[Data entries]
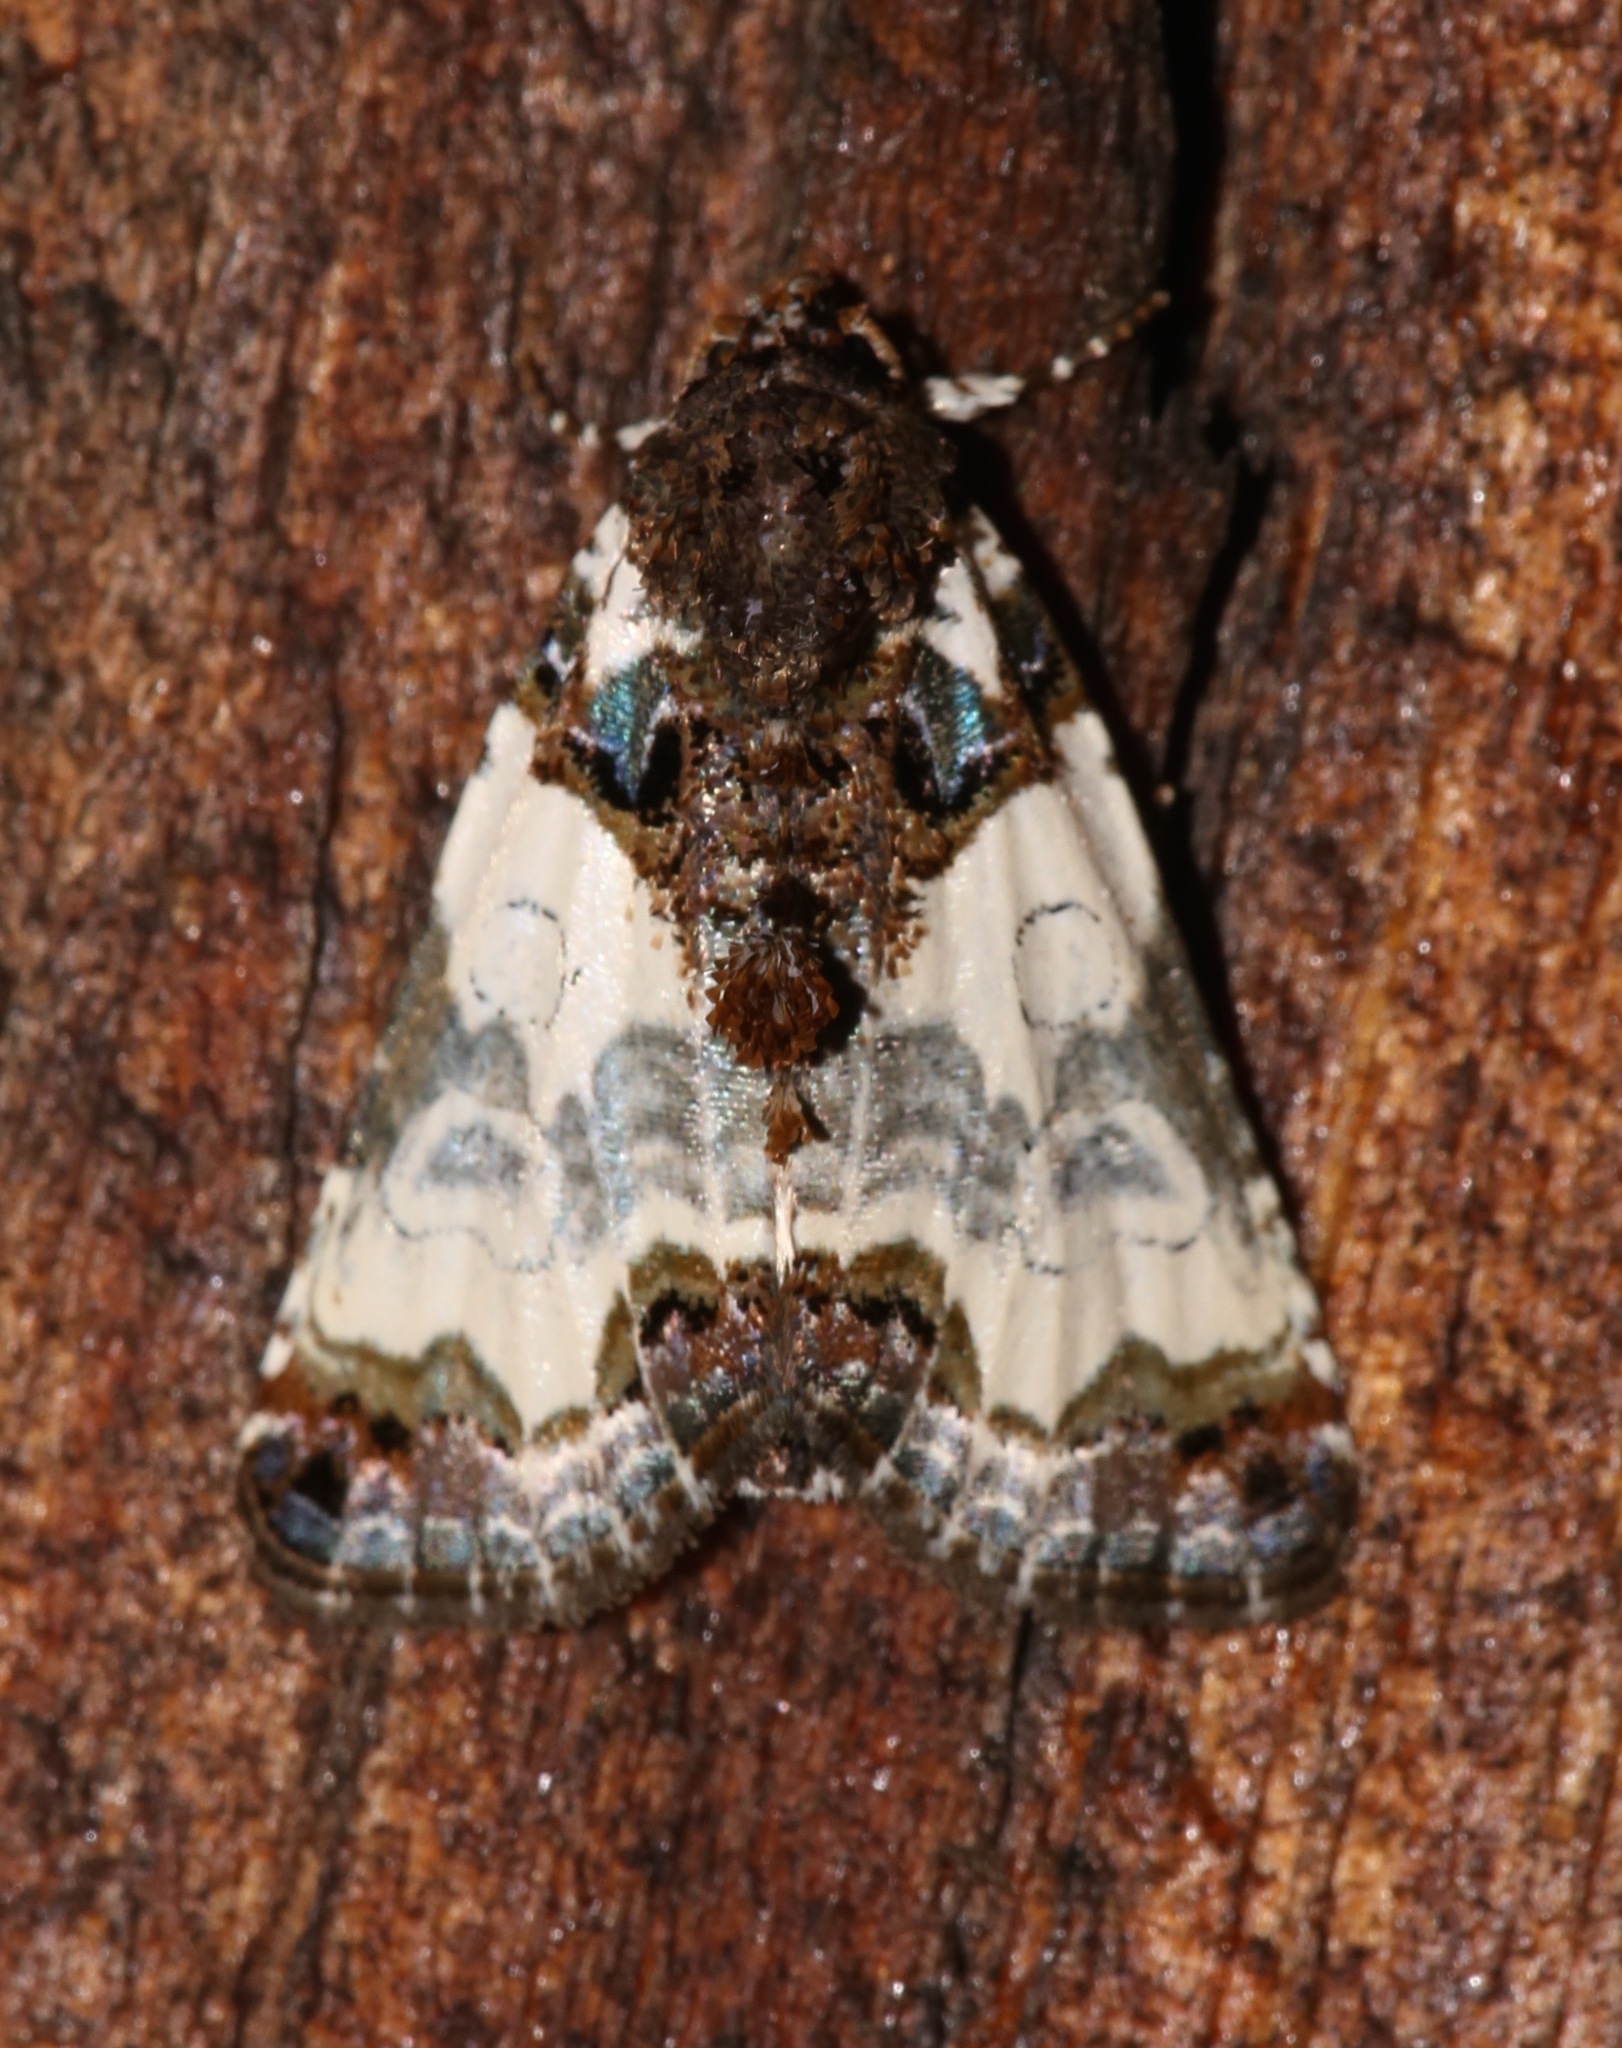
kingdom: Animalia
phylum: Arthropoda
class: Insecta
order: Lepidoptera
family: Noctuidae
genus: Cerma
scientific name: Cerma cerintha
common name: Tufted bird-dropping moth
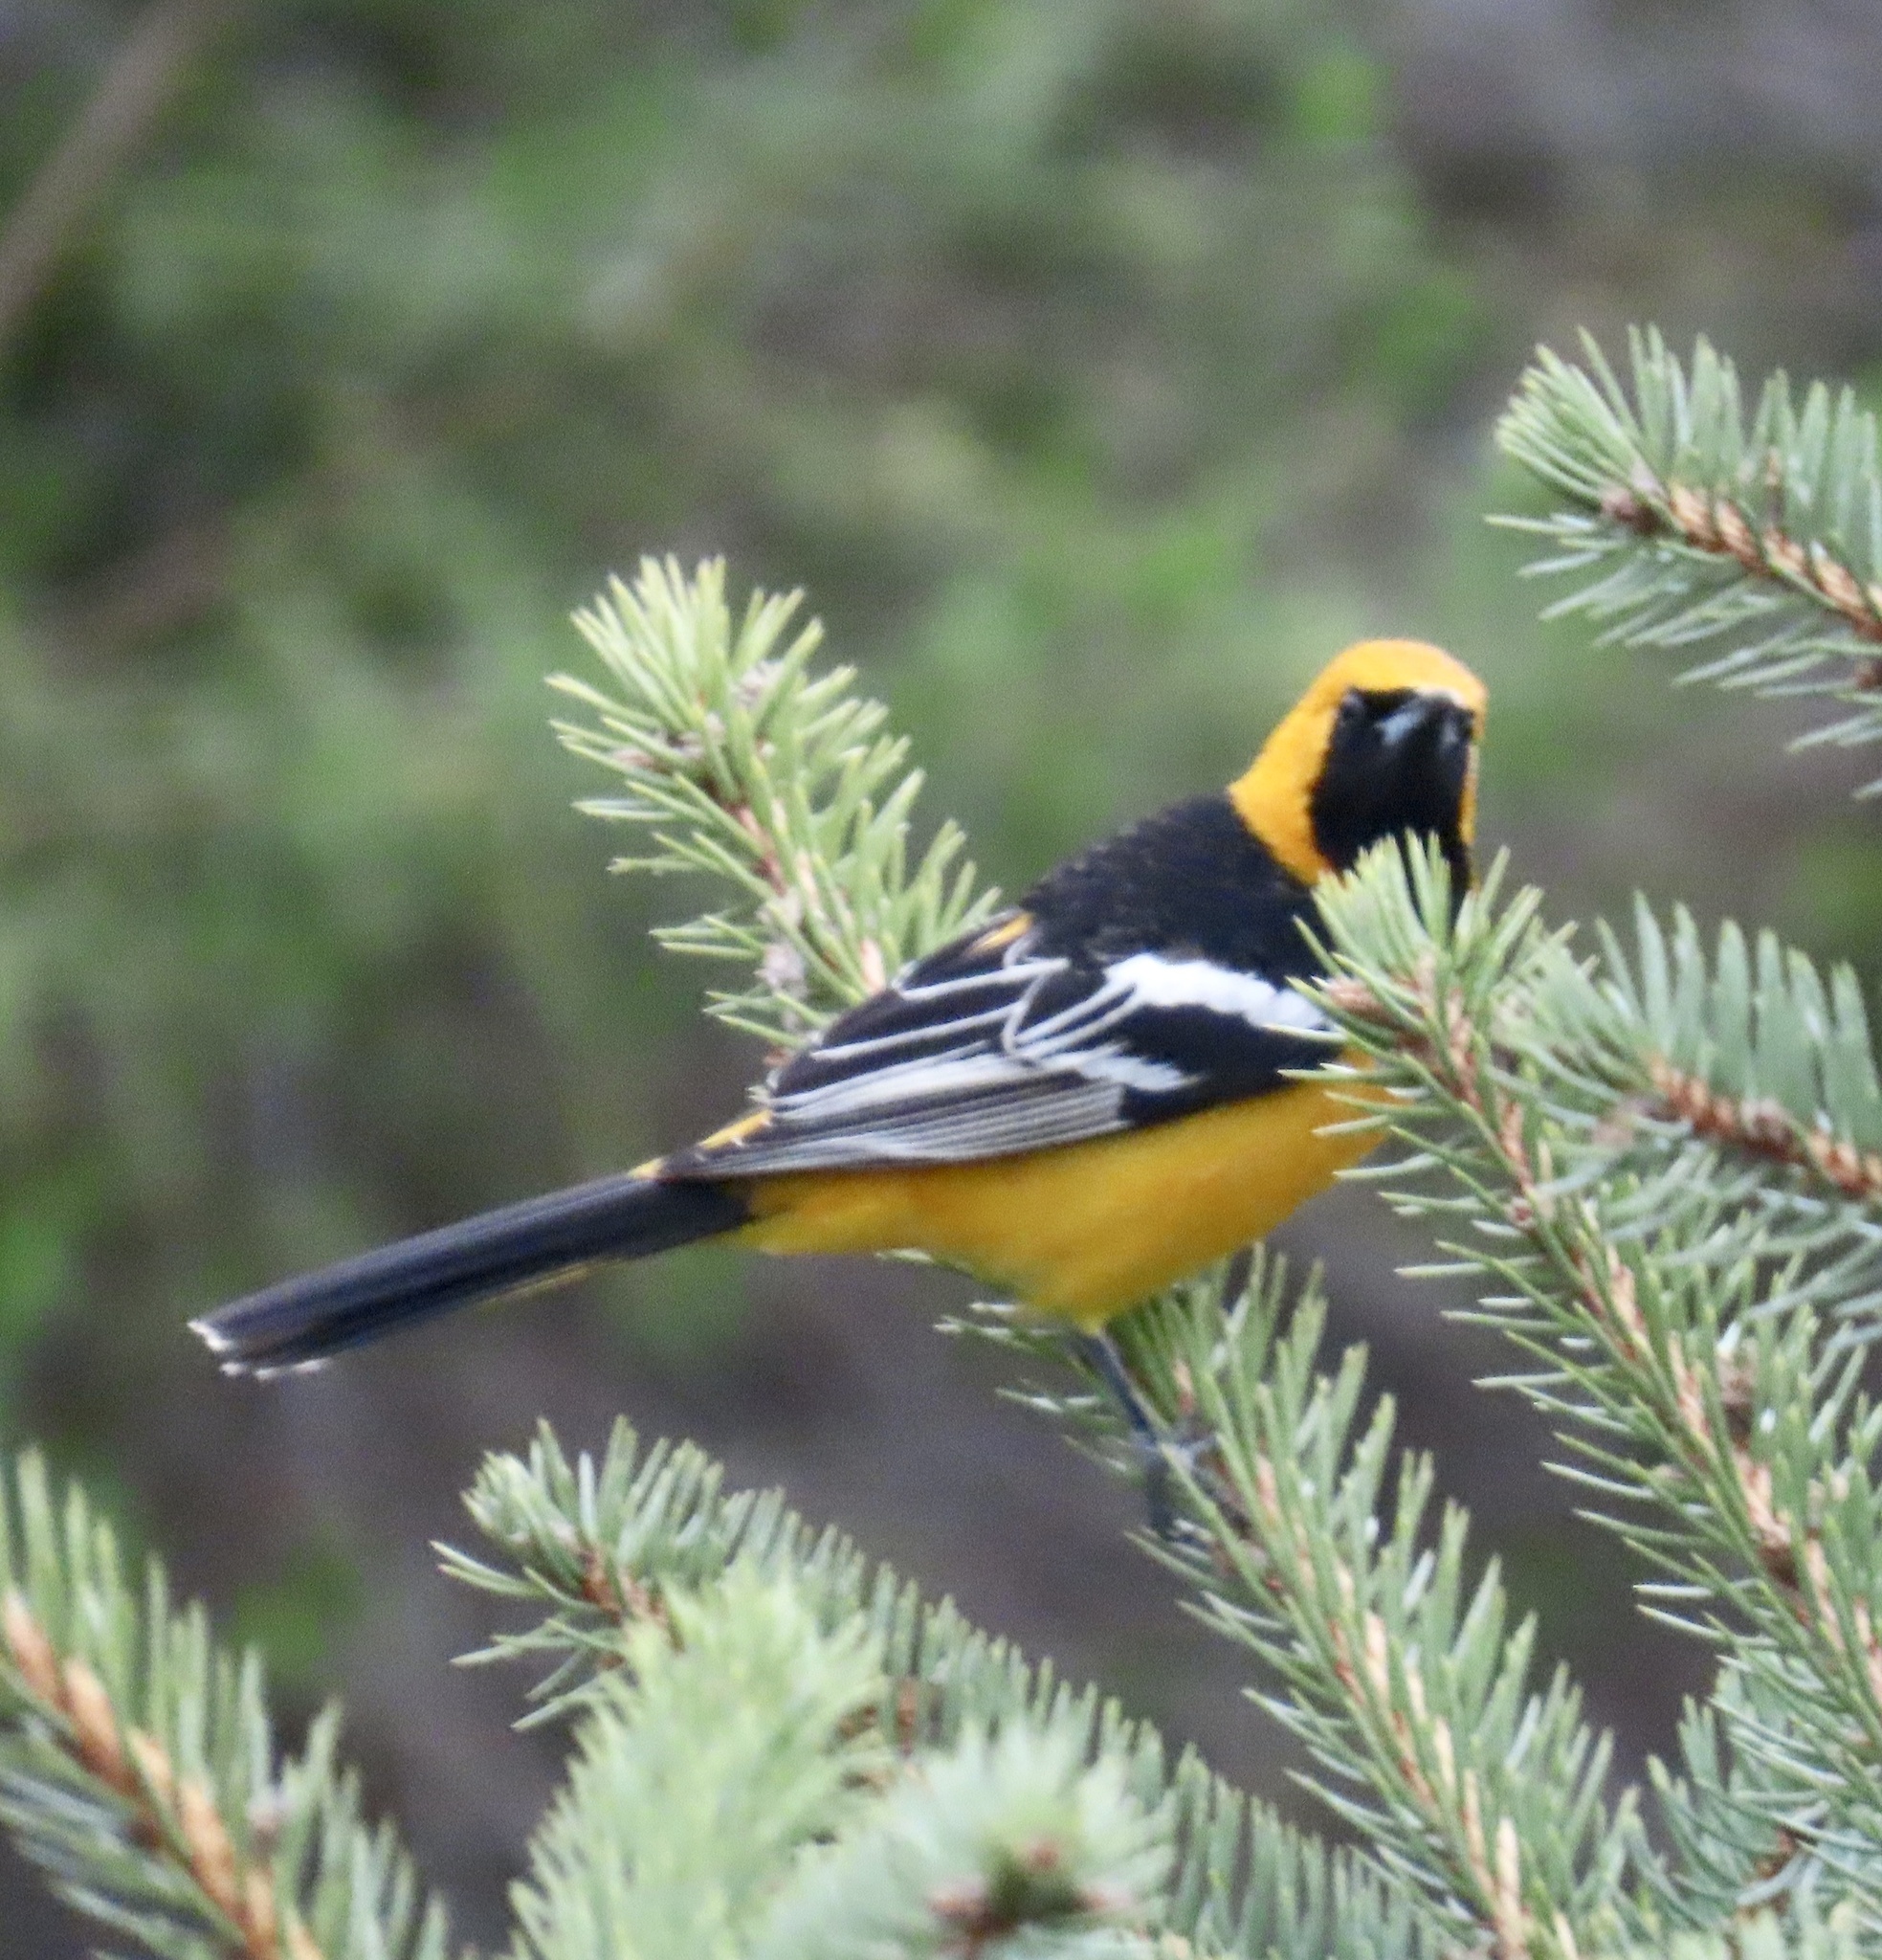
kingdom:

■ JOB: Copy out the material starting at the line containing "order: Lepidoptera" and ending at the last line of the material, both included. Omit the pictures.

■ RESULT OF THE TASK:
order: Lepidoptera
family: Noctuidae
genus: Cerma
scientific name: Cerma cerintha
common name: Tufted bird-dropping moth
kingdom:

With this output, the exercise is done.